= Significant Landscape Overlays =

Significant Landscape Overlays or SLOs are one type of Overlay provided by the Victoria Planning Provisions.

==Background==
Significant Landscape Overlays are used as part of constructing Planning Schemes by each local government in Victoria, Australia. In combination with Zones which control land usage, Overlays are designed to control land development. Other Overlays include Heritage Overlays (HOs), Design and Development Overlays (DDOs), Neighbourhood Character Overlays (NCOs), Land Subject to Inundation Overlays (LSIOs), Special Building Overlays (SBOs), Public Acquisition Overlays (PAOs), Environmental Audit Overlays (EAOs) and Vegetation Protection Overlays (VPOs). Every Planning Scheme provides maps that locate areas affected by each type of Overlay.

==Conservation==
The Significant Landscape Overlay is used to both determine landscapes of significance at the municipal level as well as to conserve and control the kind of development that occurs within those landscapes. Landscapes may be deemed significant for a combination of historic, aesthetic, scientific, religious and social reasons - where vegetation is deemed integral to the amenity of the area.

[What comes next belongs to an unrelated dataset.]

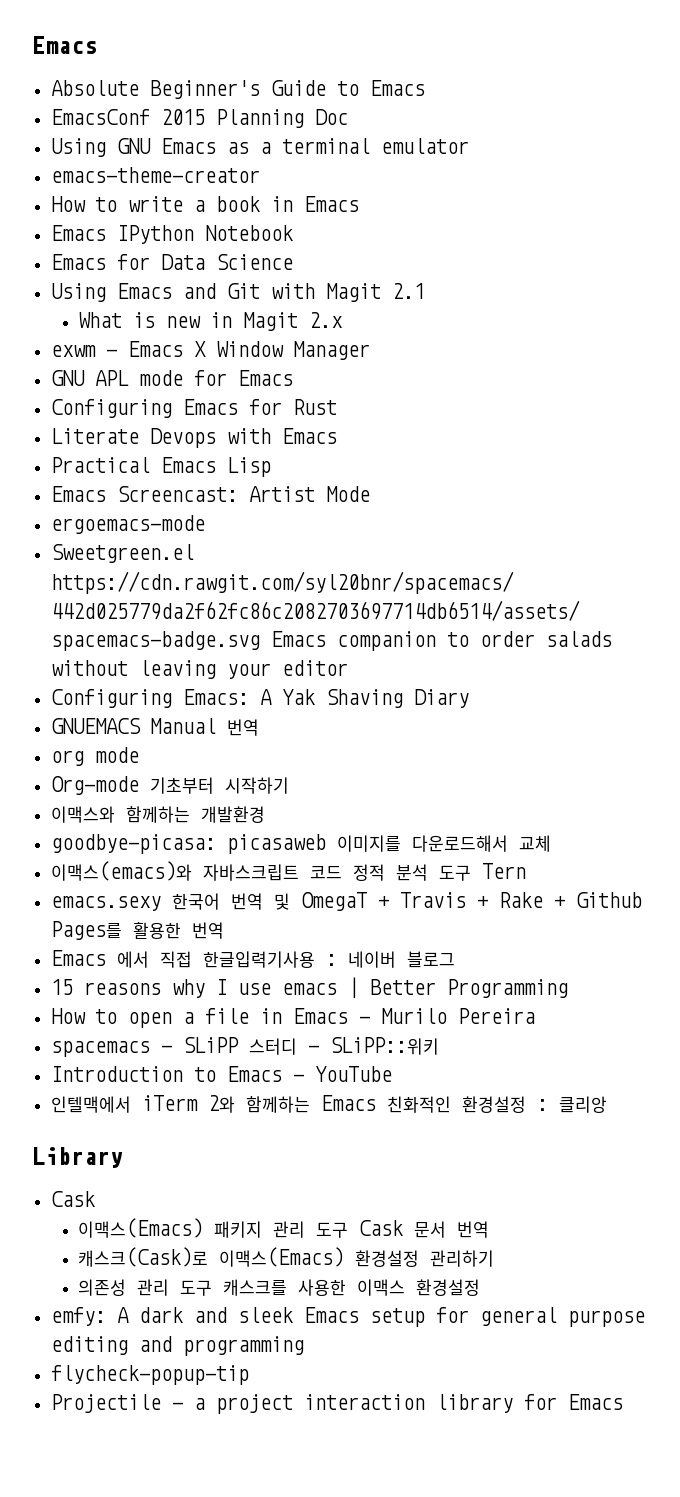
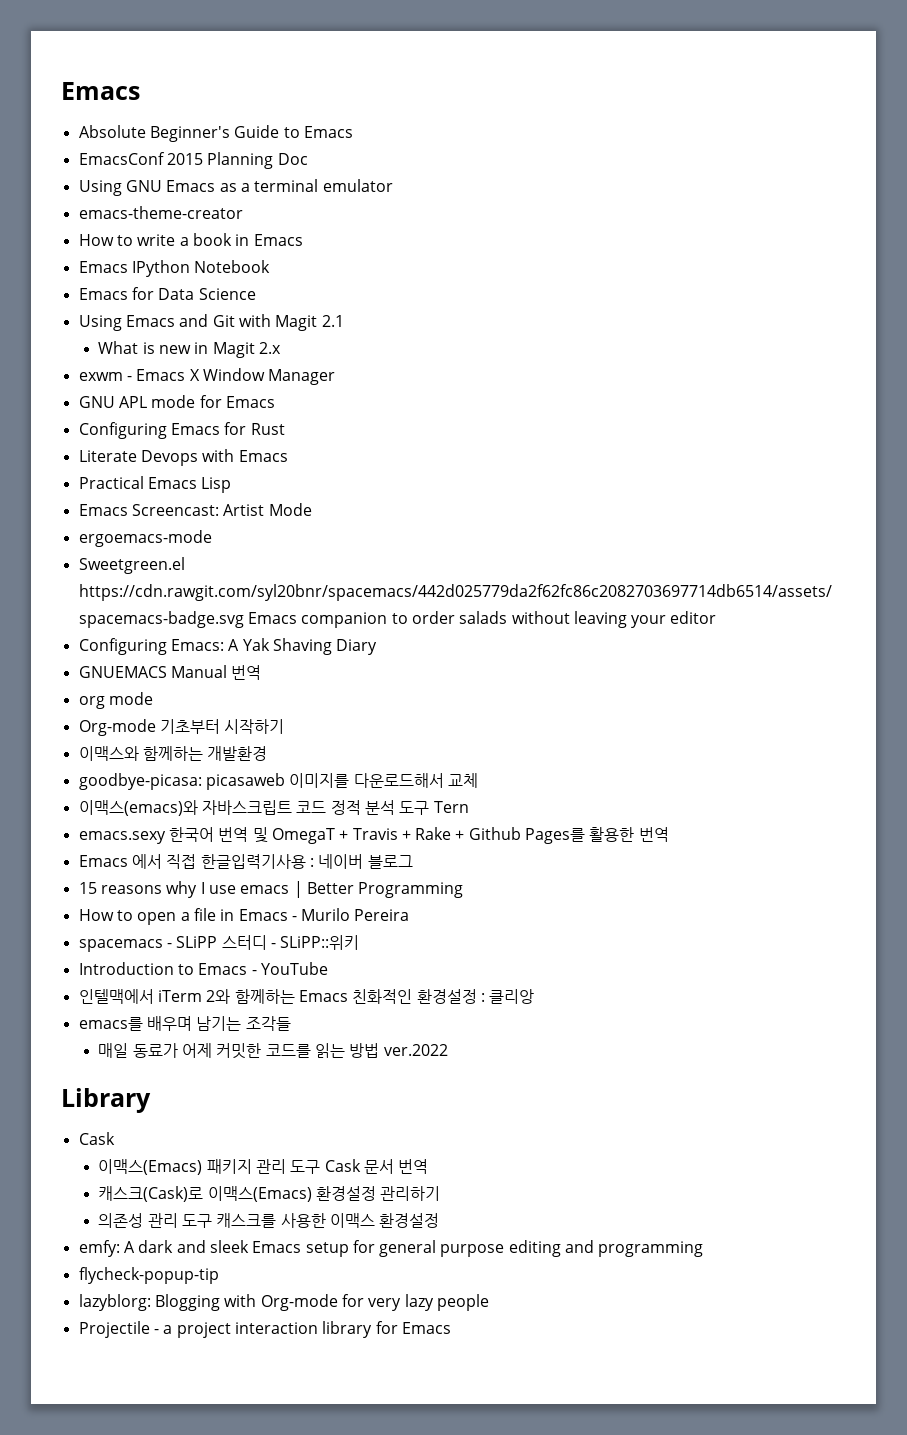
(607, 1104) none -> [78,1016,291,1031] [98,1043,448,1059] // emacs를 배우며 남기는 조각들 // 매일 동료가 어제 커밋한 코드를 읽는 방법 ver.2022
(249, 1375) none -> [78,1294,489,1311] // lazyblorg: Blogging with Org-mode for very lazy people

Schedules to Overlays set out specific requirements to be met in particular locations within a municipality. Each Schedule to a Significant Landscape Overlay contains:
- a Statement of nature and key elements of landscape
- Landscape character objective to be achieved
- Permit requirements
- Decision guidelines
- Reference documents

Within areas covered by the Significant Landscape Overlay, planning permits are required to:
- remove or trim a protected tree
- undertake building works within four metres of protected trees
- erect new buildings or extend existing buildings
- construct a fence

A protected tree is identified as any that has a circumference of fifty centimetres or greater at one metre above ground-level. Each Overlay provides a Table of Exemptions for the removal or trimming of protected trees to the minimum necessary extent possible.

Significant Landscape Overlays also set limits as to the percentage of land which may be built upon, minimum set-backs from the property boundaries and maximum building heights.

Residents can apply to their local government to have Zones and Overlays on their land changed. Changes are not usually made to individual properties but to areas of land. Changes may also be made as a result of changes to Local Planning Policy.